PROBLEM REQUIREMENTS
Your copy should match the records below word for word and contain no pictures.

LISTED ENTRIES
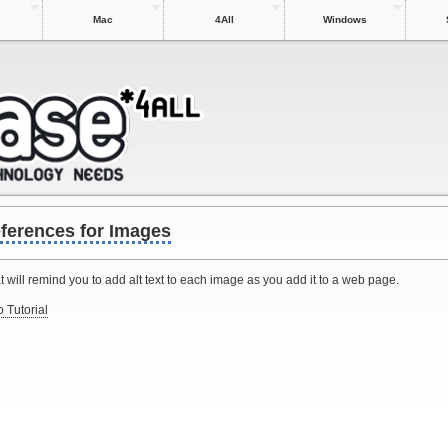
Mac
4All
Windows
ferences for Images
will remind you to add alt text to each image as you add it to a web page.
 Tutorial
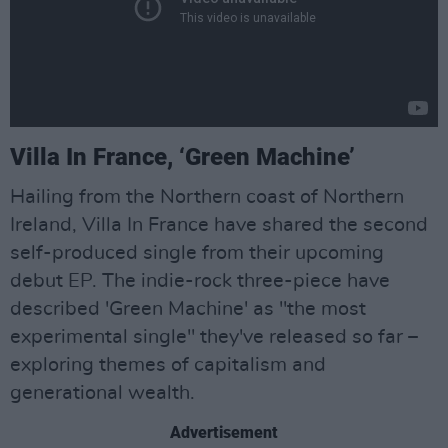
Villa In France, ‘Green Machine’
Hailing from the Northern coast of Northern
Ireland, Villa In France have shared the second
self-produced single from their upcoming
debut EP. The indie-rock three-piece have
described 'Green Machine' as "the most
experimental single" they've released so far –
exploring themes of capitalism and
generational wealth.
Advertisement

EXERCISE SOLUTION
Mac
4All
Windows
ferences for Images
will remind you to add alt text to each image as you add it to a web page.
 Tutorial
Villa In France, ‘Green Machine’
Hailing from the Northern coast of Northern
Ireland, Villa In France have shared the second
self-produced single from their upcoming
debut EP. The indie-rock three-piece have
described 'Green Machine' as "the most
experimental single" they've released so far –
exploring themes of capitalism and
generational wealth.
Advertisement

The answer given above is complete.